É desagradável observar que cada vez mais tem se advertido as comemorações dos gols, por irreverentes e inofensivas que sejam. Para os olhos de uma maioria. Ao mesmo tempo, o torcedor na arquibancada tem uma atuação cada vez mais limitada, quer seja por questões legais ou por segurança.
Sinal da mudança dos tempos. Sim, muita coisa mudou. Esporte é espetáculo a ser ofertado e consumido. Dentro de uma relação comercial, há inúmeros regulamentos a serem seguidos, legais e de segurança. Ao longo dos anos, o esporte de rendimento – especificamente o futebol – tornou-se muito caro. Paralelamente, as opções de lazer também, e o futebol concorre com elas. Para atrair mais torcedores (cada vez mais tratados como consumidores), os estádios precisam possuir instalações à altura de cativá-los, bem como apresentar um jogo atraente. Para isso, os investimentos em futebolistas, comissões técnicas, categorias de base, recursos humanos, inteligência e centros de treinamento também são muito urgentes. Com base nesta relação e organização, o torcedor não pode ficar em pé (pelo menos o que sugere o regulamento dos estádios), levar faixas e instrumentos musicais (salvo com base em recursos jurídicos), manifestar-se e, em casos extremos, apoiar a sua equipe quando joga como visitante.

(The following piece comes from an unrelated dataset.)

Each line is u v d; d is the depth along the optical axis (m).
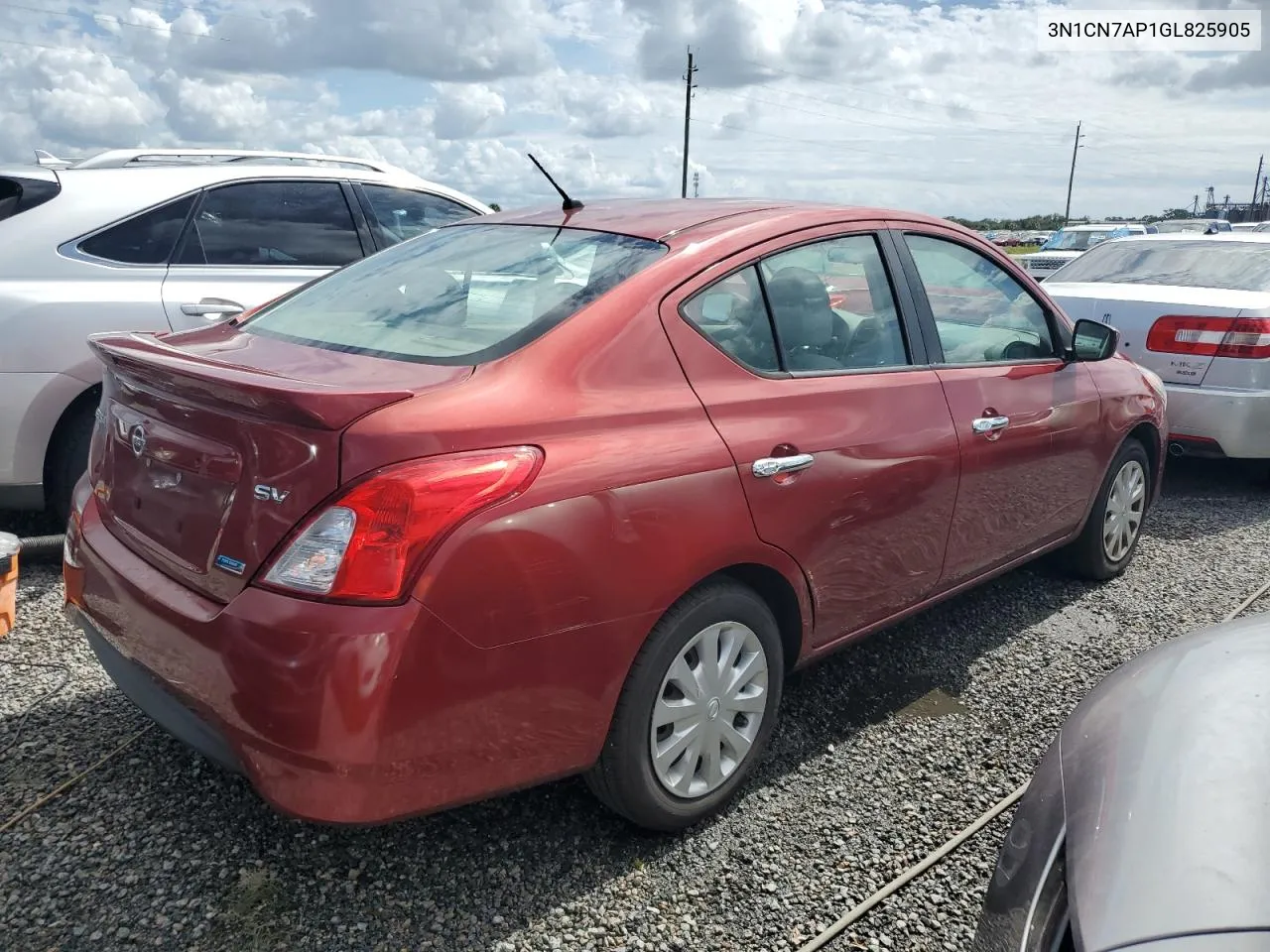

Ora, segundo Elias & Dunning (1986), o esporte é um dos poucos lugares em que uma pessoa pode expressar suas emoções sem ser julgado. Há hoje muito mais competitividade e briga muitas vezes sem ética, pelo topo. O “meu” é o melhor, em detrimento – e eliminação – do “seu”, tornou-se discurso. Muito distinto é pensar que a coexistência, a compreensão dos altos e baixos de uma equipe e de um profissional, são saudáveis.
Paralelamente, a sociedade também mudou. São inúmeros os motivos para esta mudança, mas as décadas de impunidade, corrupção, desgoverno, desrespeito ao próximo e ao serviço público explicam em parte reações exacerbadas e a intolerância. O que antes era brincadeira, tornou-se exagero, capaz de explicar o engessamento do torcedor nas bancadas e as comemorações dos futebolistas. Muitas vezes, o simples fato de o atleta da outra equipe celebrar um gol, dentro dos limites da decência e respeito, é razão suficiente para que muitas pessoas reajam de maneira agressiva: a felicidade do próximo é inaceitável.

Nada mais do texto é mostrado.